- _JOB ITEM_
Wherever the word "adhérents" appears in the entries, copy the whole line.

——

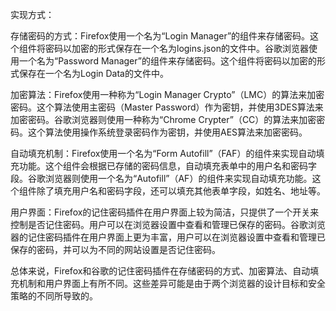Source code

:实现方式：

存储密码的方式：Firefox使用一个名为“Login Manager”的组件来存储密码。这个组件将密码以加密的形式保存在一个名为logins.json的文件中。谷歌浏览器使用一个名为“Password Manager”的组件来存储密码。这个组件将密码以加密的形式保存在一个名为Login Data的文件中。

加密算法：Firefox使用一种称为“Login Manager Crypto”（LMC）的算法来加密密码。这个算法使用主密码（Master Password）作为密钥，并使用3DES算法来加密密码。谷歌浏览器则使用一种称为“Chrome Crypter”（CC）的算法来加密密码。这个算法使用操作系统登录密码作为密钥，并使用AES算法来加密密码。

自动填充机制：Firefox使用一个名为“Form Autofill”（FAF）的组件来实现自动填充功能。这个组件会根据已存储的密码信息，自动填充表单中的用户名和密码字段。谷歌浏览器则使用一个名为“Autofill”（AF）的组件来实现自动填充功能。这个组件除了填充用户名和密码字段，还可以填充其他表单字段，如姓名、地址等。

用户界面：Firefox的记住密码插件在用户界面上较为简洁，只提供了一个开关来控制是否记住密码。用户可以在浏览器设置中查看和管理已保存的密码。谷歌浏览器的记住密码插件在用户界面上更为丰富，用户可以在浏览器设置中查看和管理已保存的密码，并可以为不同的网站设置是否记住密码。

总体来说，Firefox和谷歌的记住密码插件在存储密码的方式、加密算法、自动填充机制和用户界面上有所不同。这些差异可能是由于两个浏览器的设计目标和安全策略的不同所导致的。

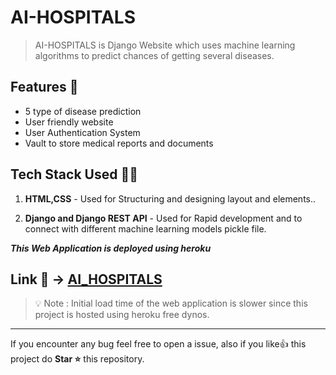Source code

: # AI-HOSPITALS

> AI-HOSPITALS is Django Website which uses machine learning algorithms to predict chances of getting several diseases.

## Features 🚀

- 5 type of disease prediction
- User friendly website
- User Authentication System
- Vault to store medical reports and documents

## Tech Stack Used 👨‍💻

1. **HTML,CSS** - Used for Structuring and designing layout and elements..

2. **Django and Django REST API** - Used for Rapid development and to connect with different machine learning models pickle file.

_**This Web Application is deployed using heroku**_

## Link 🔗 -> [AI_HOSPITALS](https://aihospitals.herokuapp.com)

> 💡 Note : Initial load time of the web application is slower since this project is hosted using heroku free dynos.

<hr>

If you encounter any bug feel free to open a issue, also if you like👍 this project do **Star ⭐** this repository.
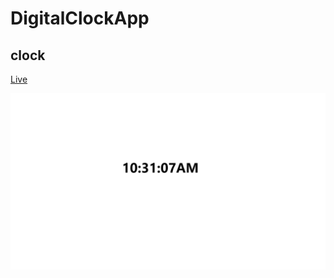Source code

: # DigitalClockApp
 ## clock
[Live](https://reetha47.github.io/DigitalClockApp/)

 ![ss](./clock.png)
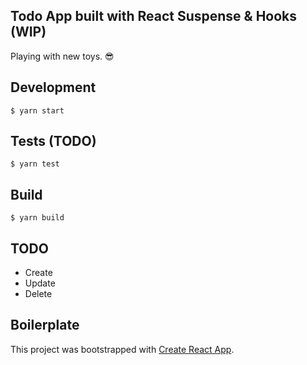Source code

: ## Todo App built with React Suspense & Hooks (WIP)

Playing with new toys. :sunglasses:

## Development

`$ yarn start`

## Tests (TODO)

`$ yarn test`

## Build

`$ yarn build`

## TODO

- Create
- Update
- Delete

## Boilerplate

This project was bootstrapped with [Create React App](https://github.com/facebook/create-react-app).
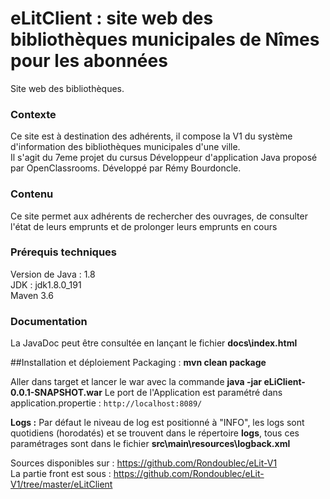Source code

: # eLitClient : site web des bibliothèques municipales de Nîmes pour les abonnées
Site web des bibliothèques.

### Contexte  
Ce site est à destination des adhérents, il compose la V1 du système d'information des bibliothèques municipales d'une ville.  
Il s'agit du 7eme projet du cursus Développeur d'application Java proposé par OpenClassrooms.
Développé par Rémy Bourdoncle.  

### Contenu
Ce site permet aux adhérents de rechercher des ouvrages, de consulter l'état de leurs emprunts et de prolonger leurs emprunts en cours

### Prérequis techniques
Version de Java : 1.8  
JDK : jdk1.8.0_191  
Maven 3.6  

### Documentation
La JavaDoc peut être consultée en lançant le fichier **docs\index.html**  

##Installation et déploiement
Packaging : **mvn clean package**

Aller dans target et lancer le war avec la commande
**java -jar eLiClient-0.0.1-SNAPSHOT.war**
Le port de l'Application est paramétré dans application.propertie  : `http://localhost:8089/`  

**Logs :** Par défaut le niveau de log est positionné à "INFO", les logs sont quotidiens (horodatés) et se trouvent dans le répertoire **logs**, tous ces paramétrages sont dans le fichier **src\main\resources\logback.xml**


Sources disponibles sur : https://github.com/Rondoublec/eLit-V1  
La partie front est sous :  https://github.com/Rondoublec/eLit-V1/tree/master/eLitClient

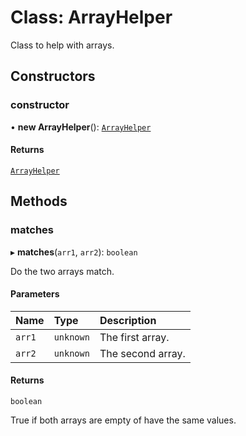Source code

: # Class: ArrayHelper

Class to help with arrays.

## Constructors

### constructor

• **new ArrayHelper**(): [`ArrayHelper`](ArrayHelper.md)

#### Returns

[`ArrayHelper`](ArrayHelper.md)

## Methods

### matches

▸ **matches**(`arr1`, `arr2`): `boolean`

Do the two arrays match.

#### Parameters

| Name   | Type      | Description       |
| :----- | :-------- | :---------------- |
| `arr1` | `unknown` | The first array.  |
| `arr2` | `unknown` | The second array. |

#### Returns

`boolean`

True if both arrays are empty of have the same values.
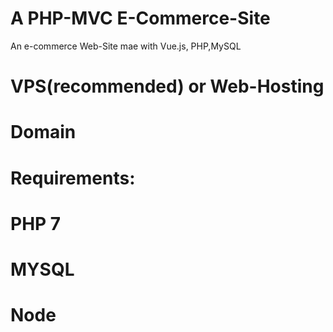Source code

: # A PHP-MVC E-Commerce-Site
An e-commerce Web-Site mae with Vue.js, PHP,MySQL

# VPS(recommended) or Web-Hosting
# Domain
# Requirements:
# PHP 7
# MYSQL
# Node
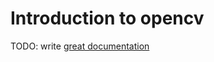 # Introduction to opencv

TODO: write [great documentation](http://jacobian.org/writing/great-documentation/what-to-write/)
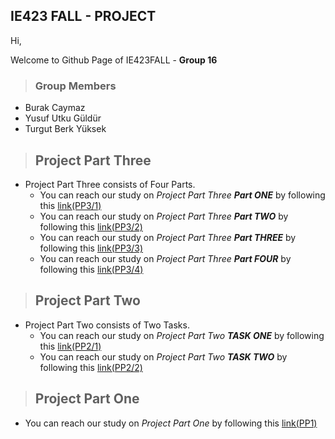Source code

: ## IE423 FALL - PROJECT 

Hi, 

Welcome to Github Page of IE423FALL - **Group 16**

> ### Group Members 
- Burak Caymaz
- Yusuf Utku Güldür
- Turgut Berk Yüksek

>## Project Part Three
- Project Part Three consists of Four Parts.
  - You can reach our study on *Project Part Three **Part ONE*** by following this [link(PP3/1)](aproach_1.ipynb)
  - You can reach our study on *Project Part Three **Part TWO*** by following this [link(PP3/2)](aproach_2.ipynb)
  - You can reach our study on *Project Part Three **Part THREE*** by following this [link(PP3/3)](aproach_3.ipynb)
  - You can reach our study on *Project Part Three **Part FOUR*** by following this [link(PP3/4)](comparisson.ipynb)

>## Project Part Two
- Project Part Two consists of Two Tasks.
  - You can reach our study on *Project Part Two **TASK ONE*** by following this [link(PP2/1)](proje2/IE423-PROJECTPARTTWO-TASKONE/IE423-PROJECTPARTTWO-TASKONE.md)
  - You can reach our study on *Project Part Two **TASK TWO*** by following this [link(PP2/2)](proje2/IE423-PROJECTPARTTWO-TASKTWO/423ArimaTask2_pairs1.md)

>## Project Part One
- You can reach our study on *Project Part One* by following this [link(PP1)](proje1/project_part_one_analysis.md)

——

- _YOUR SOLUTION_
Ce site est à destination des adhérents, il compose la V1 du système d'information des bibliothèques municipales d'une ville.  
Ce site permet aux adhérents de rechercher des ouvrages, de consulter l'état de leurs emprunts et de prolonger leurs emprunts en cours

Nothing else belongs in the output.